A woman who goes by the pseudonym “Jordan Belamire” claimed to CNNMoney that she was sexually assaulted in a virtual reality video game called QuiVr. According to Belamire, the incident occurred when she was playing the HTC Vive VR that her brother-in-law owned. At first, she was just doing normal things in the game like shooting zombies. Since the multiplayer mode was on, there were other virtual reality gamers playing the game at the same time she was. Then one of these other players came up to her in the game and began rubbing her chest in virtual reality. Belamire claimed the experience of getting groped in the game reminded her of the two times she got groped in real life.
To make matters worse, Belamire’s microphone was on so other players could hear her voice and determine that she was a woman. You’d think this would make them stop but instead, it attracted another player to come over to her in the virtual world and grab her too. Belamire claimed the player “BigBro442” chased her around in the virtual world and made pinching motions around her chest area. The worst part was when the player touched her virtual crouch with his virtual hand and began rubbing the area.

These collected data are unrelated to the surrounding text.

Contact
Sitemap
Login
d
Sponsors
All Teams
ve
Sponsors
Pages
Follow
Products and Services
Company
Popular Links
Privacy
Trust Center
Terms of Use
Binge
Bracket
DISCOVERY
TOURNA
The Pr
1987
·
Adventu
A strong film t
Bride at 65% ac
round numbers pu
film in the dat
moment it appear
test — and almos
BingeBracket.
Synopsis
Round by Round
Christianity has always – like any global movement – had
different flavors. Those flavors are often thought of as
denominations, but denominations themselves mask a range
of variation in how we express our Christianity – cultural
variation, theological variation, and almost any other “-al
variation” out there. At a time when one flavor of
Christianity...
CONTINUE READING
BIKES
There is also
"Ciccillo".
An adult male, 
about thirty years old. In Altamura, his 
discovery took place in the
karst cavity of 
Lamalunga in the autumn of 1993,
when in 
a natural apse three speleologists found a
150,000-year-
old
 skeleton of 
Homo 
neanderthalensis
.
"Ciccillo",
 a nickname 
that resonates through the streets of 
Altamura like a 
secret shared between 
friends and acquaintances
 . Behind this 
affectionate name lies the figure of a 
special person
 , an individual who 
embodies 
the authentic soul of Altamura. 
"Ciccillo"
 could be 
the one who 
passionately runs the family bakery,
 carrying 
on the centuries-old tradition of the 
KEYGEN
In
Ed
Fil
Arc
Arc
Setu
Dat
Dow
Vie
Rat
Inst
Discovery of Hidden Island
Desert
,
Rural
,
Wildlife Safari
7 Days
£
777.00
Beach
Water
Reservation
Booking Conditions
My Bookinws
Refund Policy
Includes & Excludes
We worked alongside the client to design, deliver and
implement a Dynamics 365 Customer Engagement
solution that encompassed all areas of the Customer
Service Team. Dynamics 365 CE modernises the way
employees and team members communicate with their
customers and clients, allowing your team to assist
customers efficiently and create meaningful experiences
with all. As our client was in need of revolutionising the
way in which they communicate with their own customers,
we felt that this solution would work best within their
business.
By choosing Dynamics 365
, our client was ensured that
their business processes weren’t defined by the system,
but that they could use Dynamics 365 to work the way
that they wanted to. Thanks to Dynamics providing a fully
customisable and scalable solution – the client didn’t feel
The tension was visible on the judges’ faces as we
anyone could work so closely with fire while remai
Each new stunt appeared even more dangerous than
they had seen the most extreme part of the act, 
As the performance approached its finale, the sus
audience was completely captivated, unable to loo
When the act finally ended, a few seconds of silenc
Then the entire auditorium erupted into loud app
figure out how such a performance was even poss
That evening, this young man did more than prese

Belamire posted about her experiences on Twitter but she didn’t get too much sympathy. People couldn’t understand how she could be assaulted in a virtual reality setting. After she received lots of hate messages over it, she suspended her account on Twitter temporarily. Now she claims the backlash against her was even worse than the virtual assault.
The problem here is that most of these games are created by male video game developers and they don’t consider how a female gamer could become vulnerable to these kinds of virtual attacks. Fortunately, the VR chatroom “AltspaceVR” has created a way to stop these attacks. It is a personal bubble option that the player can select which forces all other players to be at least one foot away from them. QuiVr’s developer “Blueteak” is going to be integrating this feature into the game soon.